DIRECTIONS
Resume the piece on Daisuke Matsuzaka's Red Sox tenure, writing on from its final sentence.

TEXT PROVIDED
---*---

Unless you count the inevitable failed comeback attempt next season (I'll set the over/under at 3.5 starts and take the under), it's over.
Turns out Daisuke Matsuzaka didn't throw 100 MPH. We can put the gyroball on the list of things we are still waiting to see in Boston sports, along with Rick Pitino's final press conference and Drew Bledsoe's chance to compete for "his job" as starting QB of the Patriots.
The Matsuzaka signing can't be looked at as anything close to a success, but to call it a complete wipeout wouldn't exactly be fair, either. There were some good moments -- think 18-3 in 2008, two playoff wins in 2007, the occasional starts where he really looked like the guy we were told we were getting in December 2006 (the near no-hitter vs. the Phillies last year as a perfect example) -- but those will be simply swallowed by the blizzard of blown leads (and raise your hand if you'll miss Don Orsillo telling us that "Dice-K is at 62 pitches through two innings") and injuries and failure to get on board with the organization.
Ultimately? A miss. But that doesn't mean we can't take a closer look at the winners and losers from Dice-K's Red Sox tenure ...

---*---

RECORDS
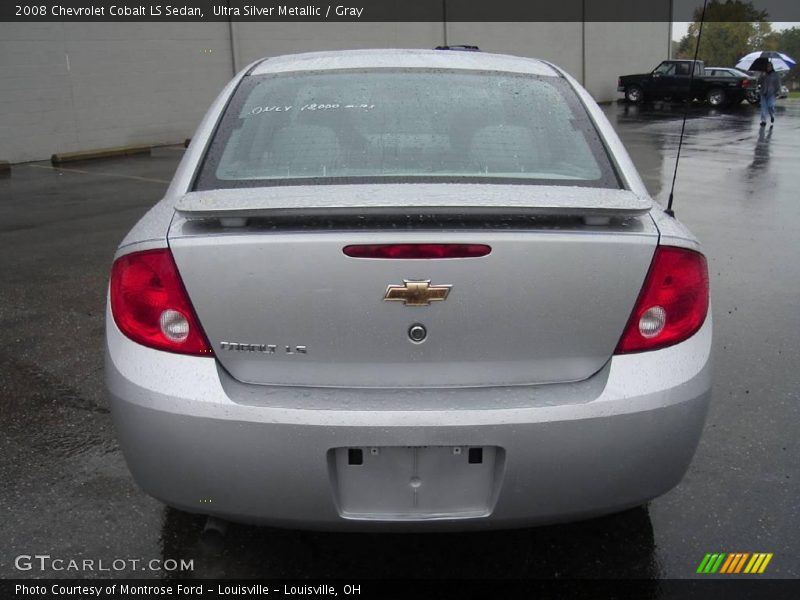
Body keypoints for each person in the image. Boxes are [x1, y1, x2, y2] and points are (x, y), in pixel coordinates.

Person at [758, 62, 781, 127]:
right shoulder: (763, 74)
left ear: (772, 67)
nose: (768, 68)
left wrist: (778, 92)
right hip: (763, 93)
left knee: (770, 106)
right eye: (767, 66)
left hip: (772, 93)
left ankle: (772, 115)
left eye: (769, 66)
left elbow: (778, 84)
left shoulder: (775, 74)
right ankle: (763, 121)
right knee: (763, 107)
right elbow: (758, 82)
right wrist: (761, 76)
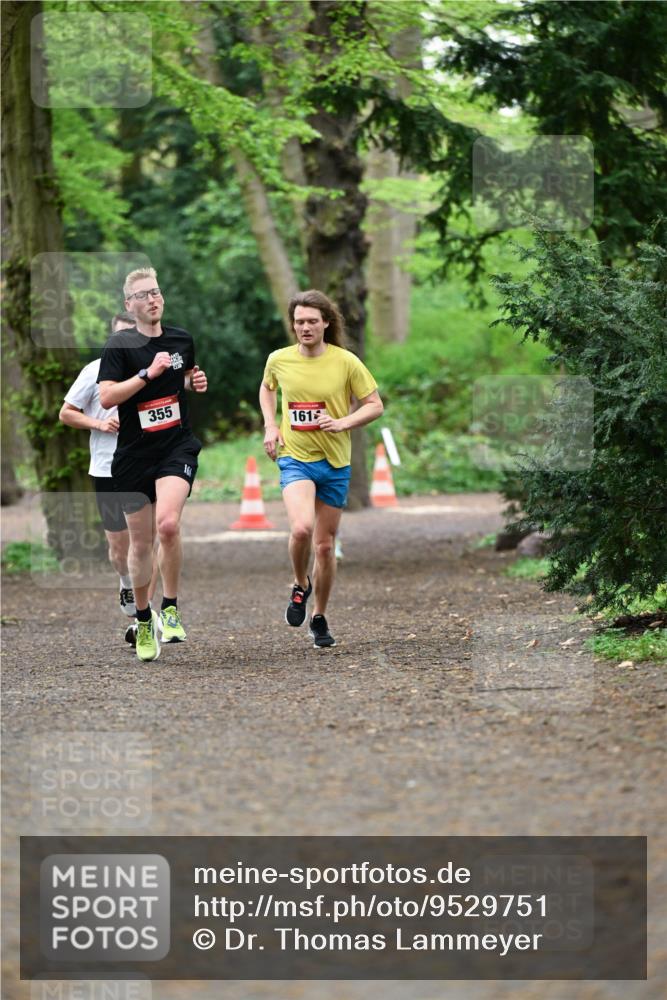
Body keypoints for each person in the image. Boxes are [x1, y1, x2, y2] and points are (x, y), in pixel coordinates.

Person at [259, 289, 383, 648]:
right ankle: (300, 583)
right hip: (296, 458)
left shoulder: (346, 362)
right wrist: (271, 425)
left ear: (326, 323)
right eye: (299, 321)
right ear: (293, 325)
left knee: (325, 547)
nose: (305, 327)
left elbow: (374, 405)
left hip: (334, 463)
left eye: (312, 320)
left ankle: (319, 615)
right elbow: (267, 389)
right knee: (301, 529)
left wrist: (343, 423)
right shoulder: (279, 360)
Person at [98, 267, 207, 662]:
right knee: (141, 543)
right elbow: (108, 397)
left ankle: (172, 606)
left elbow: (183, 380)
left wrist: (191, 383)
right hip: (133, 456)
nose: (152, 299)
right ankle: (144, 619)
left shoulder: (181, 339)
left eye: (156, 292)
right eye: (143, 295)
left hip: (176, 446)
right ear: (130, 305)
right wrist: (147, 373)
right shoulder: (119, 347)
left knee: (168, 524)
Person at [59, 312, 139, 625]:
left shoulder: (152, 373)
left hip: (145, 466)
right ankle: (126, 583)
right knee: (119, 548)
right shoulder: (94, 371)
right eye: (121, 336)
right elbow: (66, 413)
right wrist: (100, 423)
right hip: (107, 469)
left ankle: (147, 614)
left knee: (147, 540)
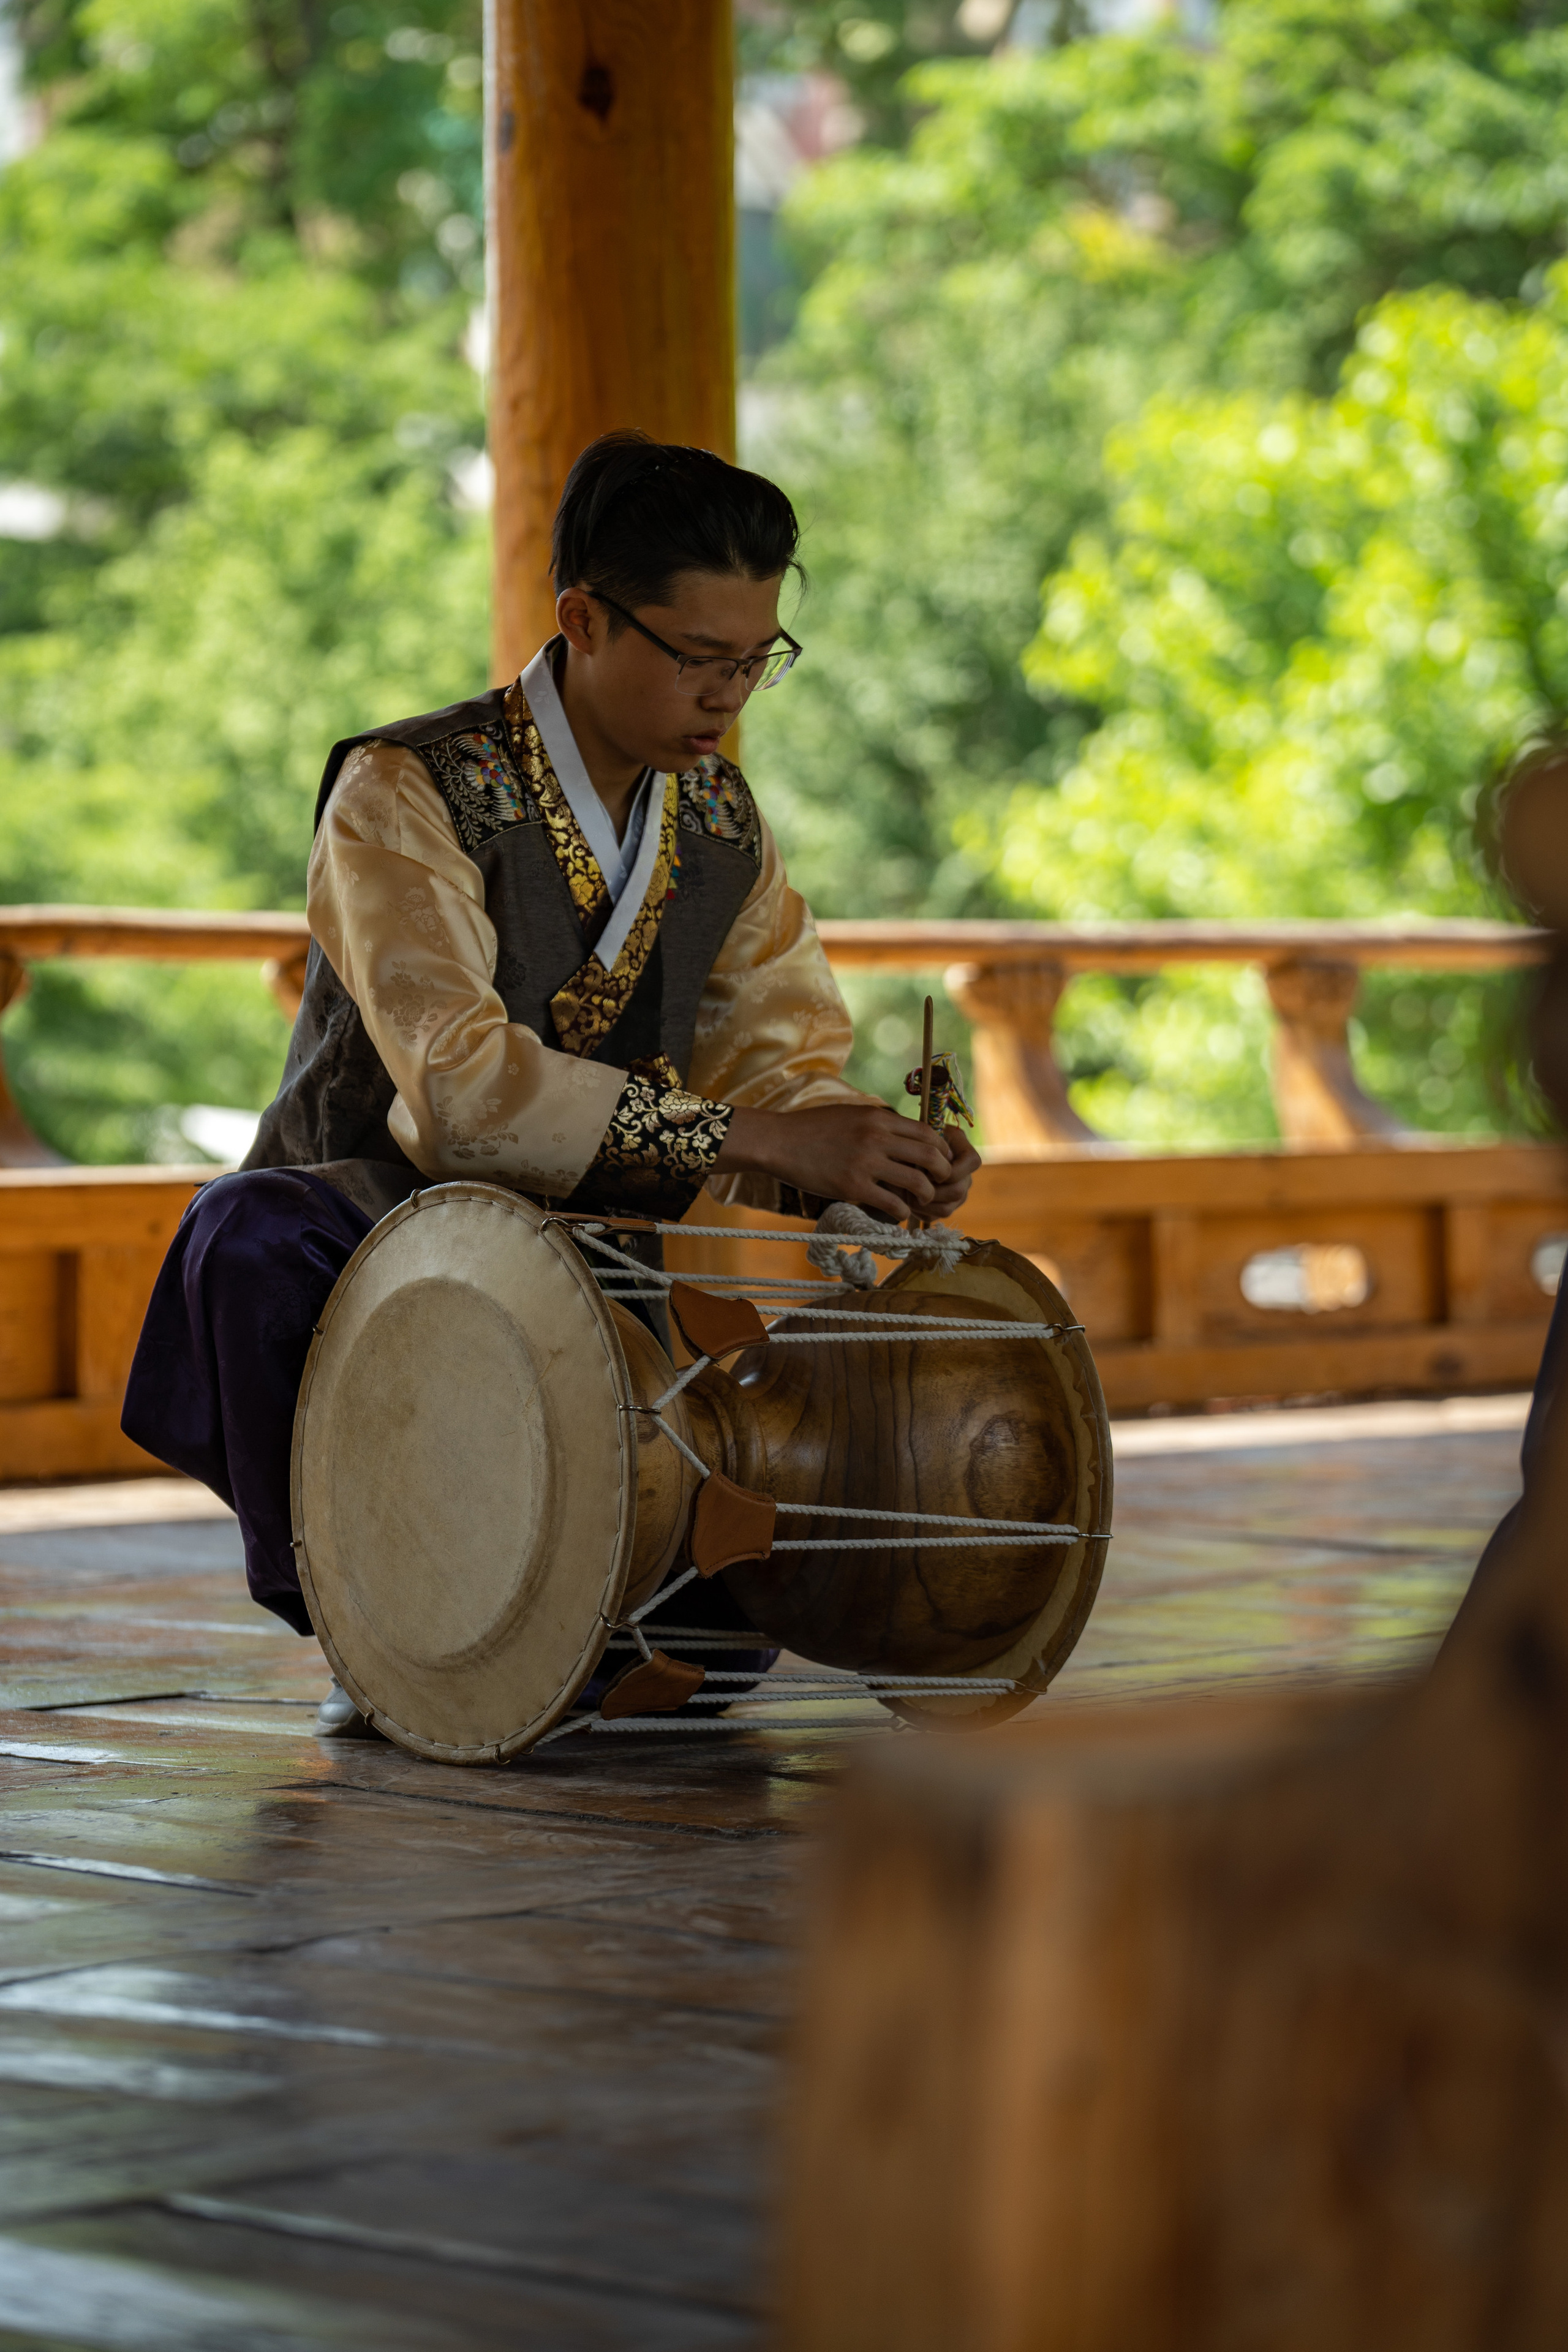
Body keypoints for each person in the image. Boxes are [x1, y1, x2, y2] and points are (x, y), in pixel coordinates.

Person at [122, 430, 981, 1732]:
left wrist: (854, 1158)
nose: (728, 698)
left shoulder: (721, 823)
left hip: (602, 1266)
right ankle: (381, 1619)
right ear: (581, 616)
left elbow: (778, 1061)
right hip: (378, 1234)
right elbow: (462, 1092)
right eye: (699, 658)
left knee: (716, 1652)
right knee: (237, 1238)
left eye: (756, 661)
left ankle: (567, 1610)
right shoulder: (406, 791)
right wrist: (766, 1136)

---*---

TASK RESULT
WINNER: Scott Boras
Maybe not his greatest heist -- this is a guy, after all, that got the Texas Rangers to pay Alex Rodriguez $252 million by essentially bidding against the Texas Rangers -- but I'm pretty sure Matsuzaka is happy with the $52 million contract right about now. You look back at the whole "Will We Or Won't We Get This Guy?" drama from five years ago, and it's almost amazing to see how smoothly Boras played his character. Sure, he pissed the Sox off at times -- "We're on Scott Boras' doorstep because he hasn't negotiated with us thus far," John Henry said when ownership made the trip to the West Coast to try and finalize the deal -- but that's part of the job, of course. The bottom line is Boras got the Sox to cough up $52 million for a pitcher (plus another $51 mil for posting) with nothing close to a track record in the major leagues.
LOSER: Scott Boras
He thought landing Dice-K would be the start of a bridge to Japanese players that in fact never materialized. And whatever it's worth, the Matsuzaka/Boras relationship is now strained at best. I suspect, however, that Boras still probably views the whole ordeal as a winner (and I'm not buying that he hurt his relationship with the Sox in the process -- if a player is really good and the Sox think he'll help them win they'll go after him if he's a Boras client or not. You think if Jacoby Ellsbury keeps playing like this the Sox'll let him walk because of Boras? Come on.)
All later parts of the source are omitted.